Cable, CEA to Announce Plug-and-Play

After long negotiations and at least one delay, it looks like the cable and
consumer electronics-industries are going to announce an agreement Thursday that
could lead to digital-cable set-top functions being built directly into
digital-TV sets.

The National Cable & Telecommunications Association and the Consumer
Electronics Association have scheduled a joint press conference in the nation's
capital at 11:30 a.m. Thursday to discuss the "plug-and-play" agreement.

The agreement is aimed at spurring adoption of digital and high-definition TV
by making more products available at retail.

While details have yet to be announced, industry sources said the agreement
will pave the way for unidirectional devices sold at retail.

Lacking a return channel to process interactive applications including
video-on-demand and network-based digital-video-recorder commands, the units
nevertheless would be able to display cable-television signals with the addition
of a point-of-deployment interface card supplied by the cable operator.

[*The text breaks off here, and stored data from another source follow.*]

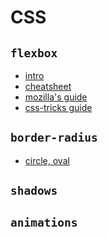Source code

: # CSS

## `flexbox`
* [intro](http://www.sketchingwithcss.com/flexbox-tutorial)
* [cheatsheet](http://www.sketchingwithcss.com/samplechapter/cheatsheet.html)
* [mozilla's guide](https://developer.mozilla.org/en-US/docs/Web/CSS/CSS_Flexible_Box_Layout/Using_CSS_flexible_boxes)
* [css-tricks guide](https://css-tricks.com/snippets/css/a-guide-to-flexbox/
)

## `border-radius`
* [circle, oval](http://jsbin.com/semubazaqu/edit?html,css,output)

## `shadows`

## `animations`
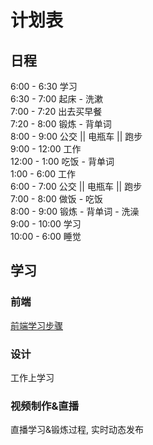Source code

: # 计划表


## 日程

6:00 - 6:30   学习  
6:30 - 7:00   起床 - 洗漱  
7:00 - 7:20   出去买早餐  
7:20 - 8:00   锻炼 - 背单词  
8:00 - 9:00   公交 || 电瓶车 || 跑步  
9:00 - 12:00  工作  
12:00 - 1:00  吃饭 - 背单词  
1:00 - 6:00   工作  
6:00 - 7:00   公交 || 电瓶车 || 跑步  
7:00 - 8:00   做饭 - 吃饭  
8:00 - 9:00   锻炼 - 背单词 - 洗澡  
9:00 - 10:00  学习  
10:00 - 6:00  睡觉  


## 学习

### 前端

[前端学习步骤](https://www.yuque.com/fe9/basic)


### 设计

工作上学习

### 视频制作&直播

直播学习&锻炼过程, 实时动态发布
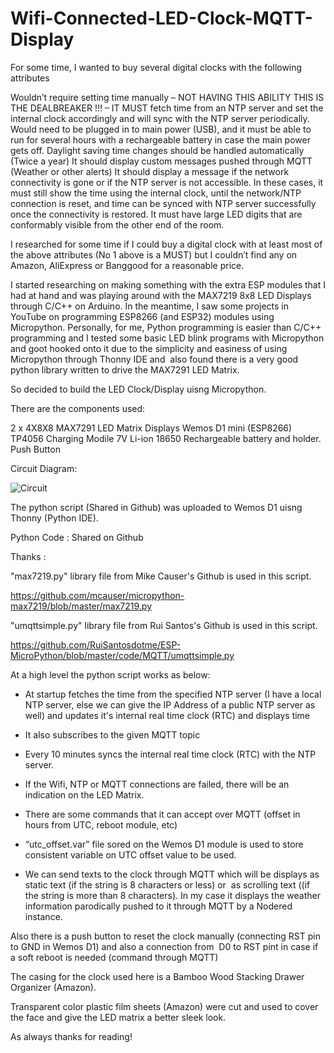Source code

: # Wifi-Connected-LED-Clock-MQTT-Display

For some time, I wanted to buy several digital clocks with the following attributes

Wouldn’t require setting time manually – NOT HAVING THIS ABILITY THIS IS THE DEALBREAKER !!! – IT MUST fetch time from an NTP server and set the internal clock accordingly and will sync with the NTP server periodically.
Would need to be plugged in to main power (USB), and it must be able to run for several hours with a rechargeable battery in case the main power gets off.
Daylight saving time changes should be handled automatically (Twice a year)
It should display custom messages pushed through MQTT (Weather or other alerts)
It should display a message if the network connectivity is gone or if the NTP server is not accessible. In these cases, it must still show the time using the internal clock, until the network/NTP connection is reset, and time can be synced with NTP server successfully once the connectivity is restored.
It must have large LED digits that are conformably visible from the other end of the room.

I researched for some time if I could buy a digital clock with at least most of the above attributes (No 1 above is a MUST) but I couldn’t find any on Amazon, AliExpress or Banggood for a reasonable price.

I started researching on making something with the extra ESP modules that I had at hand and was playing around with the MAX7219 8x8 LED Displays through C/C++ on Arduino. In the meantime, I saw some projects in YouTube on programming ESP8266 (and ESP32) modules using Micropython. Personally, for me, Python programming is easier than C/C++ programming and I tested some basic LED blink programs with Micropython and goot hooked onto it due to the simplicity and easiness of using Micropython through Thonny IDE and  also found there is a very good python library written to drive the MAX7291 LED Matrix.

So decided to build the LED Clock/Display uisng Micropython.

There are the components used:

2 x 4X8X8 MAX7291 LED Matrix Displays
Wemos D1 mini (ESP8266)
TP4056 Charging Modile
7V Li-ion 18650 Rechargeable battery and holder.
Push Button

Circuit Diagram:

![Circuit](https://user-images.githubusercontent.com/51185952/210280613-6f356eb0-2a25-4609-85ac-7f9d121d5ccc.png)

The python script (Shared in Github) was uploaded to Wemos D1 uisng Thonny (Python IDE).

Python Code : Shared on Github

Thanks :

"max7219.py" library file from Mike Causer's Github is used in this script.

https://github.com/mcauser/micropython-max7219/blob/master/max7219.py

"umqttsimple.py" library file from Rui Santos's Github is used in this script.

https://github.com/RuiSantosdotme/ESP-MicroPython/blob/master/code/MQTT/umqttsimple.py

At a high level the python script works as below:

- At startup fetches the time from the specified NTP server (I have a local NTP server, else we can give the IP Address of a public NTP server as well) and updates it's internal real time clock (RTC) and displays time

- It also subscribes to the given MQTT topic

- Every 10 minutes syncs the internal real time clock (RTC) with the NTP server.

- If the Wifi, NTP or MQTT connections are failed, there will be an indication on the LED Matrix.

- There are some commands that it can accept over MQTT (offset in hours from UTC, reboot module, etc)

- “utc_offset.var” file sored on the Wemos D1 module is used to store consistent variable on UTC offset value to be used.

- We can send texts to the clock through MQTT which will be displays as static text (if the string is 8 characters or less) or  as scrolling text ((if the string is more than 8 characters). In my case it displays the weather information parodically pushed to it through MQTT by a Nodered instance.




Also there is a push button to reset the clock manually (connecting RST pin to GND in Wemos D1) and also a connection from  D0 to RST pint in case if a soft reboot is needed (command through MQTT)

The casing for the clock used here is a Bamboo Wood Stacking Drawer Organizer (Amazon).

Transparent color plastic film sheets (Amazon) were cut and used to cover the face and give the LED matrix a better sleek look.

As always thanks for reading!
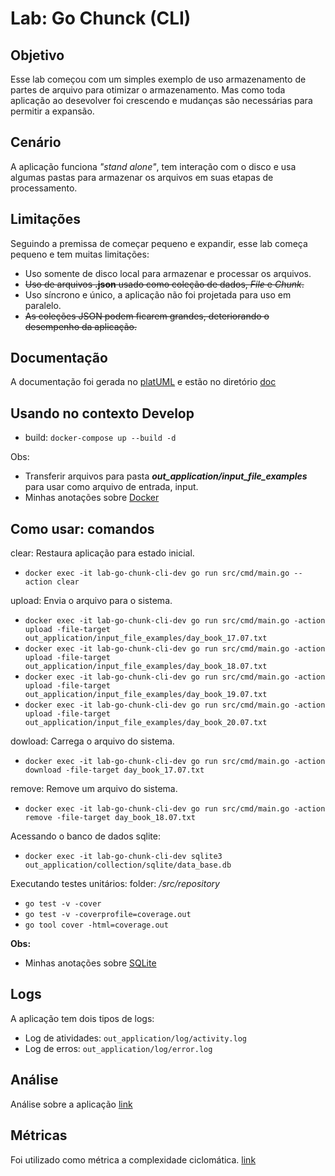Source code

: # Lab: Go Chunck (CLI)

## Objetivo
Esse lab começou com um simples exemplo de uso armazenamento de partes de arquivo para otimizar o armazenamento. Mas como toda aplicação ao desevolver foi crescendo e mudanças são necessárias para permitir a expansão.

## Cenário
A aplicação funciona _"stand alone"_, tem interação com o disco e usa algumas pastas para armazenar os arquivos em suas etapas de processamento.

## Limitações
Seguindo a premissa de começar pequeno e expandir, esse lab começa pequeno e tem muitas limitações:
- Uso somente de disco local para armazenar e processar os arquivos.
- ~~Uso de arquivos **.json** usado como coleção de dados, _File_ e _Chunk_.~~
- Uso síncrono e único, a aplicação não foi projetada para uso em paralelo.
- ~~As coleções JSON podem ficarem grandes, deteriorando o desempenho da aplicação.~~

## Documentação
A documentação foi gerada no [platUML](https://plantuml.com/) e estão no diretório [doc](./documentation.md)

## Usando no contexto **Develop**
- build: `docker-compose up --build -d`

Obs:
- Transferir arquivos para pasta **_out_application/input_file_examples_** para usar como arquivo de entrada, input.
- Minhas anotações sobre [Docker](https://gist.github.com/psaraiva/51467d6a49a46709e4c46006ee6015c1)

## Como usar: comandos
clear: Restaura aplicação para estado inicial.
- `docker exec -it lab-go-chunk-cli-dev go run src/cmd/main.go --action clear`

upload: Envia o arquivo para o sistema.
- `docker exec -it lab-go-chunk-cli-dev go run src/cmd/main.go -action upload -file-target out_application/input_file_examples/day_book_17.07.txt`
- `docker exec -it lab-go-chunk-cli-dev go run src/cmd/main.go -action upload -file-target out_application/input_file_examples/day_book_18.07.txt`
- `docker exec -it lab-go-chunk-cli-dev go run src/cmd/main.go -action upload -file-target out_application/input_file_examples/day_book_19.07.txt`
- `docker exec -it lab-go-chunk-cli-dev go run src/cmd/main.go -action upload -file-target out_application/input_file_examples/day_book_20.07.txt`

dowload: Carrega o arquivo do sistema.
- `docker exec -it lab-go-chunk-cli-dev go run src/cmd/main.go -action download -file-target day_book_17.07.txt`

remove: Remove um arquivo do sistema.
- `docker exec -it lab-go-chunk-cli-dev go run src/cmd/main.go -action remove -file-target day_book_18.07.txt`

Acessando o banco de dados sqlite:
- `docker exec -it lab-go-chunk-cli-dev sqlite3 out_application/collection/sqlite/data_base.db`

Executando testes unitários:
folder: */src/repository*
- `go test -v -cover`
- `go test -v -coverprofile=coverage.out`
- `go tool cover -html=coverage.out`

**Obs:**
- Minhas anotações sobre [SQLite](https://gist.github.com/psaraiva/23132a7b90dd629467b8efd13fbd1b25)

## Logs
A aplicação tem dois tipos de logs:
- Log de atividades: `out_application/log/activity.log`
- Log de erros: `out_application/log/error.log`

## Análise
Análise sobre a aplicação [link](./analysis.md)

## Métricas
Foi utilizado como métrica a complexidade ciclomática. [link](./metrics.md)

The POD cards, created under Cable Television Laboratories Inc.'s OpenCable
specifications, would carry the authorization and decryption to view
cable-television content.

Consumer-electronics manufacturers building the unidirectional plug-and-play
devices would have to sign the POD Host Interface License Agreement (PHILA)
included in OpenCable.

If consumers wanted two-way services such as VOD, they would have to get
digital-cable boxes from their cable providers. In the future, the agreement
could be expanded to include bidirectional devices.